New Delhi: Gold prices today rose 40 amid token buying by retailers and jewellers on the occasion of auspicious ‘Dhanteras’. Global gold prices were, however, steady as investors were cautious ahead of the US congressional elections due on Tuesday. In Delhi, gold rates of 99.9% and 99.5% purity advanced by 40 each to 32,690 and 32,540 per 10 gram, respectively. The precious metal had gained 20 on Saturday. Sovereign gold, however, held flat at 24,900 per piece of 8 gram. There is a strong belief that buying precious metals on the auspicious day brings prosperity. Dhanteras is largely celebrated in north and west India.

Following gold, silver ready also edged up by 10 to 39,540 per kg but weekly-based delivery fell by 183 to 38,637 per kg in line with weak global cues.

Compared to last year’s Dhanteras, gold prices have surged by 1,980 or over 6%, while silver has dropped by 1,470 or 3.5%.

Bullion traders said sales were higher by nearly 20 per cent and are expected to pick up later in the day on offers including discount on diamond jewellery and making charges of gold jewellery, apart from other incentives. Buying activity was more pronounced in ‘gold’ and ‘silver’ coins on the auspicious occasion, they said adding gold prices ruling at near six-year highs, marked just token purchases that restricted volume of business.

“Rupee’s trajectory is one of the major factor that will set the tone for domestic gold prices," according to Religare Broking Ltd. The rupee weakened against the US dollar tracking losses in Asian currencies.
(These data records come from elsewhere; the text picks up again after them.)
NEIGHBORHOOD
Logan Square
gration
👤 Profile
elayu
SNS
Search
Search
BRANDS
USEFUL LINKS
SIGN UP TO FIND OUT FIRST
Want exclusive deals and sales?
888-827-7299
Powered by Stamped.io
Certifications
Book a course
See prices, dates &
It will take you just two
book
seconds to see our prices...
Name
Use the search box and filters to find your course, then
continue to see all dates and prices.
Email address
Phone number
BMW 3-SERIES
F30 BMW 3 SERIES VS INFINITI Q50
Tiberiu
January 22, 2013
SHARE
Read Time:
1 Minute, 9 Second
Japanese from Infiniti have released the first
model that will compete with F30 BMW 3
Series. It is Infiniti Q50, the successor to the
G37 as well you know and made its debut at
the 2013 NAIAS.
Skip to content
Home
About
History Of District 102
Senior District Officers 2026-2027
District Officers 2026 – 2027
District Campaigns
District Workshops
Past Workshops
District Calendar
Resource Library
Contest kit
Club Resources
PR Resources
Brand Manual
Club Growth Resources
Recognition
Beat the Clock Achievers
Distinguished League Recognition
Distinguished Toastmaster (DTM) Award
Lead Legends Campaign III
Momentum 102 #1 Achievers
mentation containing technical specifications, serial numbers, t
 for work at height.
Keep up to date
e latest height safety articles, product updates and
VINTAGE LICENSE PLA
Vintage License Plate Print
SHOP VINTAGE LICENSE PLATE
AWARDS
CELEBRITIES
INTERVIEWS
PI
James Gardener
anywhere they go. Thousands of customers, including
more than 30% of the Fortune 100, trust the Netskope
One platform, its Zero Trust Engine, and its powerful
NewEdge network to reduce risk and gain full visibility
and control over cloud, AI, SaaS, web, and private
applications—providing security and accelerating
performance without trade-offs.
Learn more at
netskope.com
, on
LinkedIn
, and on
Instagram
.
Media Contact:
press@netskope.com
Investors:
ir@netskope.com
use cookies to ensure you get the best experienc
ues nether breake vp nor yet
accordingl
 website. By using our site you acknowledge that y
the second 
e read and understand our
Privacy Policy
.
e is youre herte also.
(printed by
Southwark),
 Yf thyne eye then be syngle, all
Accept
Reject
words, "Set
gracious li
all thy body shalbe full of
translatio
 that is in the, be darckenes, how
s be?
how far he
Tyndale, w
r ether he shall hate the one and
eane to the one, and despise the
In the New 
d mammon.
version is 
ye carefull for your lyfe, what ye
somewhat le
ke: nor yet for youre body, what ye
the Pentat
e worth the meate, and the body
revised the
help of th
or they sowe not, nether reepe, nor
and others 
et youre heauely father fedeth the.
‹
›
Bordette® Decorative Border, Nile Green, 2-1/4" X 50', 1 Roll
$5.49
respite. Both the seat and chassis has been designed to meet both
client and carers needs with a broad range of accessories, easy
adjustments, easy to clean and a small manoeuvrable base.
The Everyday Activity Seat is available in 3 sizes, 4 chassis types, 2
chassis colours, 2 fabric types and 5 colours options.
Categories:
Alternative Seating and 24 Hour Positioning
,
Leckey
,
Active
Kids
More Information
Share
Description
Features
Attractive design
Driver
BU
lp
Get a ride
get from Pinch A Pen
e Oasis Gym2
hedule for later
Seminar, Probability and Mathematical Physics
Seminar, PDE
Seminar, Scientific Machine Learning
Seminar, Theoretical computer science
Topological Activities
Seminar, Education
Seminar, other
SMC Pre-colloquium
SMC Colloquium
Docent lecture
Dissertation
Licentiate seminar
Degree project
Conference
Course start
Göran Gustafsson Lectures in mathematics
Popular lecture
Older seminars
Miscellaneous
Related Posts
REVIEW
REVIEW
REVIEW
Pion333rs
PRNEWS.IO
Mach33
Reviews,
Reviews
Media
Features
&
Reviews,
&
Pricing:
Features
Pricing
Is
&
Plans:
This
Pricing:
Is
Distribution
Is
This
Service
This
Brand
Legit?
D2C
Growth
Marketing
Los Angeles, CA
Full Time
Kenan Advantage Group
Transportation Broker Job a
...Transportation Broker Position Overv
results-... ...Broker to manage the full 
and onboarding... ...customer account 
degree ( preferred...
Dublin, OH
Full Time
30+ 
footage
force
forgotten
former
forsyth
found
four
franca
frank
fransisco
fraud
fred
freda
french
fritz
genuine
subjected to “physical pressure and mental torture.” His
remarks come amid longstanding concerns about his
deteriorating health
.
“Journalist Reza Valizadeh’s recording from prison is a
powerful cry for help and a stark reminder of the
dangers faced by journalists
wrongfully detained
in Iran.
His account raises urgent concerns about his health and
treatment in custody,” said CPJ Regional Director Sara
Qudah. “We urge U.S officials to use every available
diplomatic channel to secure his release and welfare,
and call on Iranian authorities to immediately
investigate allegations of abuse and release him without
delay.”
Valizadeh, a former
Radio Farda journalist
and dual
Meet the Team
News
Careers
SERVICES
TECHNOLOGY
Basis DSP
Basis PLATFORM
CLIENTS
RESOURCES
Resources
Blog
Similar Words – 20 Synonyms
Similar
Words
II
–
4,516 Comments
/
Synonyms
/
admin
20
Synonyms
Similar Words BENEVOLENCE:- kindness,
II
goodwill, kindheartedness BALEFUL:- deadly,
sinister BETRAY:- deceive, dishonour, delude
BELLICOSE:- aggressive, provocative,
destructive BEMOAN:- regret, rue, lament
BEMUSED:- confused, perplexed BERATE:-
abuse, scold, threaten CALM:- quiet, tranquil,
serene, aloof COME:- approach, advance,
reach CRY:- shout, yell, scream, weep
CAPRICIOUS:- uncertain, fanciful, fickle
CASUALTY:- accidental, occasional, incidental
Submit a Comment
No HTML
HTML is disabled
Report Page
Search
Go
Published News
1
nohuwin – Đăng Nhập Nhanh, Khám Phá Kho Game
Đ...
At 4.01pm, the rupee was trading at 73.07 a dollar, down 0.87% from its previous close.

“Though most of the factors point towards a positive outlook for prices from a long term perspective, but there are certain downside risks too emanating from Fed’s tightening path and the strength in dollar index that can cap gains in the precious metal," noted Religare Broking in a report.

Global spot gold rate was steady at $1,232.63 per ounce, while US gold futures were flat at $1,233.5 per ounce.

“Traders don’t want to extend any risk because of the growing uncertainty around the elections," Reuters quoted Stephen Innes, APAC trading head at OANDA in Singapore as saying. “We are seeing increasing weariness that the U.S. dollar could run out of steam, which naturally plays into gold... If we get a little bit of escalation of U.S. political risk that plays even more favourably into gold," Innes added.